* Activity
Rename "Project Motivation" to "Project Purpose" throughout the data below and reproduce the source text with nothing else changed. Leave the pictures out.

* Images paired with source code
___

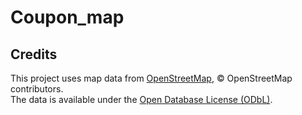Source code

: # Coupon_map

## Credits

This project uses map data from [OpenStreetMap](https://www.openstreetmap.org), © OpenStreetMap contributors.  
The data is available under the [Open Database License (ODbL)](https://opendatacommons.org/licenses/odbl/).
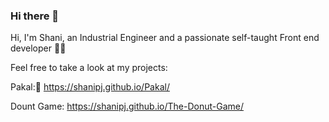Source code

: ### Hi there 👋
Hi, I'm Shani, an Industrial Engineer and a passionate self-taught Front end developer :woman_technologist:

Feel free to take a look at my projects:

 Pakal:🌱    https://shanipj.github.io/Pakal/
 
 Dount Game: https://shanipj.github.io/The-Donut-Game/
 



<!--
**shanipj/shanipj** is a ✨ _special_ ✨ repository because its `README.md` (this file) appears on your GitHub profile.

Here are some ideas to get you started:

- 🔭 I’m currently working on ...
- 🌱 I’m currently learning ...
- 👯 I’m looking to collaborate on ...
- 🤔 I’m looking for help with ...
- 💬 Ask me about ...
- 📫 How to reach me: ...
- 😄 Pronouns: ...
- ⚡ Fun fact: ...
-->
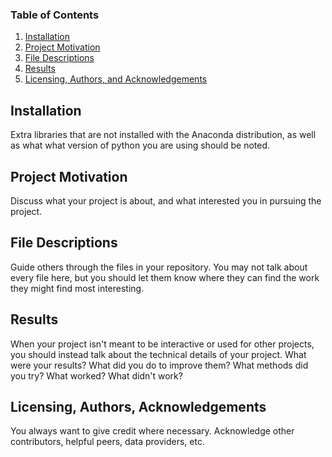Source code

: 
### Table of Contents

1. [Installation](#installation)
2. [Project Motivation](#motivation)
3. [File Descriptions](#files)
4. [Results](#results)
5. [Licensing, Authors, and Acknowledgements](#licensing)

## Installation <a name="installation"></a>

Extra libraries that are not installed with the Anaconda distribution, as well as what what version of python you are using should be noted.

## Project Motivation<a name="motivation"></a>

Discuss what your project is about, and what interested you in pursuing the project.

## File Descriptions <a name="files"></a>

Guide others through the files in your repository.  You may not talk about every file here, but you should let them know where they can find the work they might find most interesting.

## Results<a name="results"></a>

When your project isn't meant to be interactive or used for other projects, you should instead talk about the technical details of your project.  What were your results?  What did you do to improve them?  What methods did you try?  What worked?  What didn't work?

## Licensing, Authors, Acknowledgements<a name="licensing"></a>

You always want to give credit where necessary.  Acknowledge other contributors, helpful peers, data providers, etc.  

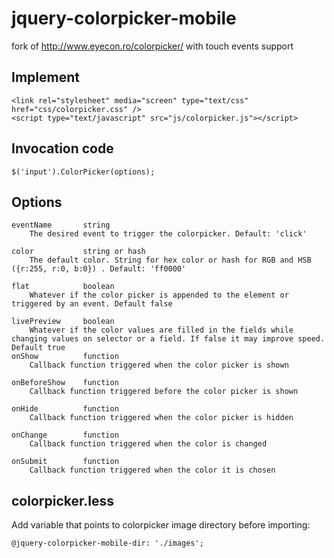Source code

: jquery-colorpicker-mobile
=========================

fork of http://www.eyecon.ro/colorpicker/ with touch events support


Implement
---------

    <link rel="stylesheet" media="screen" type="text/css" href="css/colorpicker.css" />
    <script type="text/javascript" src="js/colorpicker.js"></script>


Invocation code
---------------

    $('input').ColorPicker(options);

Options
-------

    eventName       string
        The desired event to trigger the colorpicker. Default: 'click'

    color           string or hash
        The default color. String for hex color or hash for RGB and HSB ({r:255, r:0, b:0}) . Default: 'ff0000'

    flat            boolean
        Whatever if the color picker is appended to the element or triggered by an event. Default false

    livePreview     boolean
        Whatever if the color values are filled in the fields while changing values on selector or a field. If false it may improve speed. Default true
    onShow          function
        Callback function triggered when the color picker is shown

    onBeforeShow    function
        Callback function triggered before the color picker is shown

    onHide	        function
        Callback function triggered when the color picker is hidden

    onChange        function
        Callback function triggered when the color is changed

    onSubmit        function
        Callback function triggered when the color it is chosen



colorpicker.less
----------------

Add variable that points to colorpicker image directory before importing:

    @jquery-colorpicker-mobile-dir: './images';

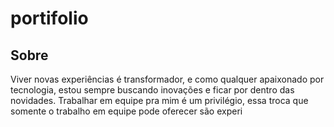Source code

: # portifolio

## Sobre
Viver novas experiências é transformador, e como qualquer apaixonado por tecnologia, estou sempre buscando inovações e ficar por dentro das novidades. Trabalhar em equipe pra mim é um privilégio, essa troca que somente o trabalho em equipe pode oferecer são experi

___

* The answer
Source code

: # Coupon_map

## Credits

This project uses map data from [OpenStreetMap](https://www.openstreetmap.org), © OpenStreetMap contributors.  
The data is available under the [Open Database License (ODbL)](https://opendatacommons.org/licenses/odbl/).
Source code

: ### Hi there 👋
Hi, I'm Shani, an Industrial Engineer and a passionate self-taught Front end developer :woman_technologist:

Feel free to take a look at my projects:

 Pakal:🌱    https://shanipj.github.io/Pakal/
 
 Dount Game: https://shanipj.github.io/The-Donut-Game/
 



<!--
**shanipj/shanipj** is a ✨ _special_ ✨ repository because its `README.md` (this file) appears on your GitHub profile.

Here are some ideas to get you started:

- 🔭 I’m currently working on ...
- 🌱 I’m currently learning ...
- 👯 I’m looking to collaborate on ...
- 🤔 I’m looking for help with ...
- 💬 Ask me about ...
- 📫 How to reach me: ...
- 😄 Pronouns: ...
- ⚡ Fun fact: ...
-->
Source code

: 
### Table of Contents

1. [Installation](#installation)
2. [Project Purpose](#motivation)
3. [File Descriptions](#files)
4. [Results](#results)
5. [Licensing, Authors, and Acknowledgements](#licensing)

## Installation <a name="installation"></a>

Extra libraries that are not installed with the Anaconda distribution, as well as what what version of python you are using should be noted.

## Project Purpose<a name="motivation"></a>

Discuss what your project is about, and what interested you in pursuing the project.

## File Descriptions <a name="files"></a>

Guide others through the files in your repository.  You may not talk about every file here, but you should let them know where they can find the work they might find most interesting.

## Results<a name="results"></a>

When your project isn't meant to be interactive or used for other projects, you should instead talk about the technical details of your project.  What were your results?  What did you do to improve them?  What methods did you try?  What worked?  What didn't work?

## Licensing, Authors, Acknowledgements<a name="licensing"></a>

You always want to give credit where necessary.  Acknowledge other contributors, helpful peers, data providers, etc.  

Source code

: jquery-colorpicker-mobile
=========================

fork of http://www.eyecon.ro/colorpicker/ with touch events support


Implement
---------

    <link rel="stylesheet" media="screen" type="text/css" href="css/colorpicker.css" />
    <script type="text/javascript" src="js/colorpicker.js"></script>


Invocation code
---------------

    $('input').ColorPicker(options);

Options
-------

    eventName       string
        The desired event to trigger the colorpicker. Default: 'click'

    color           string or hash
        The default color. String for hex color or hash for RGB and HSB ({r:255, r:0, b:0}) . Default: 'ff0000'

    flat            boolean
        Whatever if the color picker is appended to the element or triggered by an event. Default false

    livePreview     boolean
        Whatever if the color values are filled in the fields while changing values on selector or a field. If false it may improve speed. Default true
    onShow          function
        Callback function triggered when the color picker is shown

    onBeforeShow    function
        Callback function triggered before the color picker is shown

    onHide	        function
        Callback function triggered when the color picker is hidden

    onChange        function
        Callback function triggered when the color is changed

    onSubmit        function
        Callback function triggered when the color it is chosen



colorpicker.less
----------------

Add variable that points to colorpicker image directory before importing:

    @jquery-colorpicker-mobile-dir: './images';

Source code

: # portifolio

## Sobre
Viver novas experiências é transformador, e como qualquer apaixonado por tecnologia, estou sempre buscando inovações e ficar por dentro das novidades. Trabalhar em equipe pra mim é um privilégio, essa troca que somente o trabalho em equipe pode oferecer são experi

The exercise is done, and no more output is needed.